In response to that call I have made sacrifices and walked around blind corners because I always felt good things awaited. They did. So I don't disagree with Follow Your Bliss, for myself anyway; but I will say that the happy tone of it never echoed through the valleys of my struggles. If you don't resonate to it either, try imagining what your bliss looks like as though it were an inner figure of the deep psyche. Try asking it for dreams. Try sketching it rather carelessly, or writing a story about it (the more mythological the better!), or dancing with it, or letting it emerge in a slip of the pen or tongue.

My "bliss" has been daimonic. It first appeared, not as an angel or a road of light, but as a giant powerful sharp-taloned fire-breathing dragon wrapped in thunder and lightning. It flew through the childhood nightmares it sent me faster than I could run.

When I got older, it growled when I got married too young and sighed with relief when I divorced. It wanted to blow its fiery breath on the insurance company I worked for straight out of college on the advice of people worried about my income but not about my soul. It threw books at me until I read them. It made me read Jung, Shakespeare, Hermann Hesse, who "listened to the teachings which my blood whispered to me."

Under the pressure of its deadly gaze, I learned to write something authentic, to make a risky decision, to risk rejection from family, friends, colleagues, to abandon a cherished belief. Each move satisfied it...for then.

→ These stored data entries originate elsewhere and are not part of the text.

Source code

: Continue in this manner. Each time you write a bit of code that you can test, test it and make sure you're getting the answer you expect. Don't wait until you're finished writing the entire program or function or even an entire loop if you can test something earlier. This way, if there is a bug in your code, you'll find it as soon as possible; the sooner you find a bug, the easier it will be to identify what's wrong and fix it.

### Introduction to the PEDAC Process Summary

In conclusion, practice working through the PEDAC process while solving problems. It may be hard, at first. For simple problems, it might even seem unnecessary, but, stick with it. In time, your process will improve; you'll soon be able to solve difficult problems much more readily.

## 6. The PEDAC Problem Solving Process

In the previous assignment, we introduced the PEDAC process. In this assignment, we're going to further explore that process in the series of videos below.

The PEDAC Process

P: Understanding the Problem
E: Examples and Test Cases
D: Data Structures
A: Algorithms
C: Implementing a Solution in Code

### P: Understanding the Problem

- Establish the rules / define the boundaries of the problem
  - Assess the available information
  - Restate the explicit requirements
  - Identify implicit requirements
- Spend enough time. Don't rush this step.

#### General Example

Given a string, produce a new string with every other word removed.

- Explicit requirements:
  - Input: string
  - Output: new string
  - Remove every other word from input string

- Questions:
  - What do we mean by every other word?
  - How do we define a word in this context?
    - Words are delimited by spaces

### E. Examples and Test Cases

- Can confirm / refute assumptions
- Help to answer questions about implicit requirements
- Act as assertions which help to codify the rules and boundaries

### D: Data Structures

One day I put a saddle on it.

After that my dragon brought me new relationships and new learnings, insights I could never have stumbled into otherwise; a new career; new dreams and aspirations and hopes; and a firm sense, for the first time ever, that what I did made a difference in the world, to the world; and all this made me happy.

Maybe tomorrow I'll lose interest in what I'm doing, or maybe I'll change my mind about how I want to serve. The years of being pursued and then pursuing have taught me, however, that if those do occur, I have only to listen inside myself to hear the dragon roar.

Follow your bliss? Ride your dragon.